The range of events she plays at draws back to the genres of music she listens to, including rap, techno and metal. Particularly, she plays a lot of house and hip-hop music live and is sure to include tracks by local artists in her mixes. "I love seeing people dance to music made in their own city," she explained.

Beyond promoting local artists in a live setting, DJ Babyghost uses her pulse on the up-and-coming homegrown acts to spread new music via social media too. Specifically, every few months she puts together a SoundCloud playlist featuring Minnesotan artists. Any given playlist on her page includes a range of tracks, like alternative hip-hop songs by artists like Allan Kingdom and Gaines, rap tracks by emcees like Juice Lord and Rich Garvey, and electronic sounds from producers like Travis Gorman and Shrimpnose.

KAS

KAS uses two SoundCloud pages to constantly experiment with his craft and self-produced beats, and the South Minneapolis resident's sound is summer-ready.

Many of his tracks can be characterized by a swingy, sing-rap style backed by electronic beats.

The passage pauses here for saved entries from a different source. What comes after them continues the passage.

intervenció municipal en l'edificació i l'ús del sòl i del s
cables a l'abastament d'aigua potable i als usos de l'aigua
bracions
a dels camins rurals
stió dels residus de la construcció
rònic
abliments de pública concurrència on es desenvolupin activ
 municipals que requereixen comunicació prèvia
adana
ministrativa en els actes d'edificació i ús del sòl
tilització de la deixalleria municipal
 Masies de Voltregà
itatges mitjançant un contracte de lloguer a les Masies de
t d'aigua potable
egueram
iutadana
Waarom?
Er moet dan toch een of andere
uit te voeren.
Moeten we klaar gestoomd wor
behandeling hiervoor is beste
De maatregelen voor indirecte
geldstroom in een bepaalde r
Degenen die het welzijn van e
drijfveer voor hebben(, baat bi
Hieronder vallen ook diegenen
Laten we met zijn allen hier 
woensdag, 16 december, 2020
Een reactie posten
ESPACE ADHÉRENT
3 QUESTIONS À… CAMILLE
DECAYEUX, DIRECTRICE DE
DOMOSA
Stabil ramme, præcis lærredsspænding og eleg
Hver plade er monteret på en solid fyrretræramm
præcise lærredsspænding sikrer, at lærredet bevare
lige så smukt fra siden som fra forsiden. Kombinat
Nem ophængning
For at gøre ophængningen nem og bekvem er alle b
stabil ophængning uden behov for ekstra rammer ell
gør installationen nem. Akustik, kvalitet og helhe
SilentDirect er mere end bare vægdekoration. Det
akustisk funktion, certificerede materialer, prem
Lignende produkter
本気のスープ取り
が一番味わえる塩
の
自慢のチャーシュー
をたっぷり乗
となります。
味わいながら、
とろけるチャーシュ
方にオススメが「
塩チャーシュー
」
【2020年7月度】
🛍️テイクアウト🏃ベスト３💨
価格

Last summer, he spread sunny vibes through"Fiji," where raps about drinking his Fiji water, visualizing a summer in Maui, and leading a life rich in money and fame. His new summer anthem invokes another beverage best served when chilled, "Arizona." In "Arizona" KAS illustrates a nonchalant summer fling over a smooth, guitar-infused beat.

His freshest release was uploaded to his personal SoundCloud page where KAS primarily sells his beats. Buried in the mix of electronic beats there are some gems highlighting his vocal range like "Nostalgia." "Nostalgia" samples "Self Control" by Frank Ocean, and KAS uses the song to recall memories made during warmer months and feelings of affection. KAS even retraces specific moments as he softly sings lines like, "eating pad thai with a bad thing on the south side."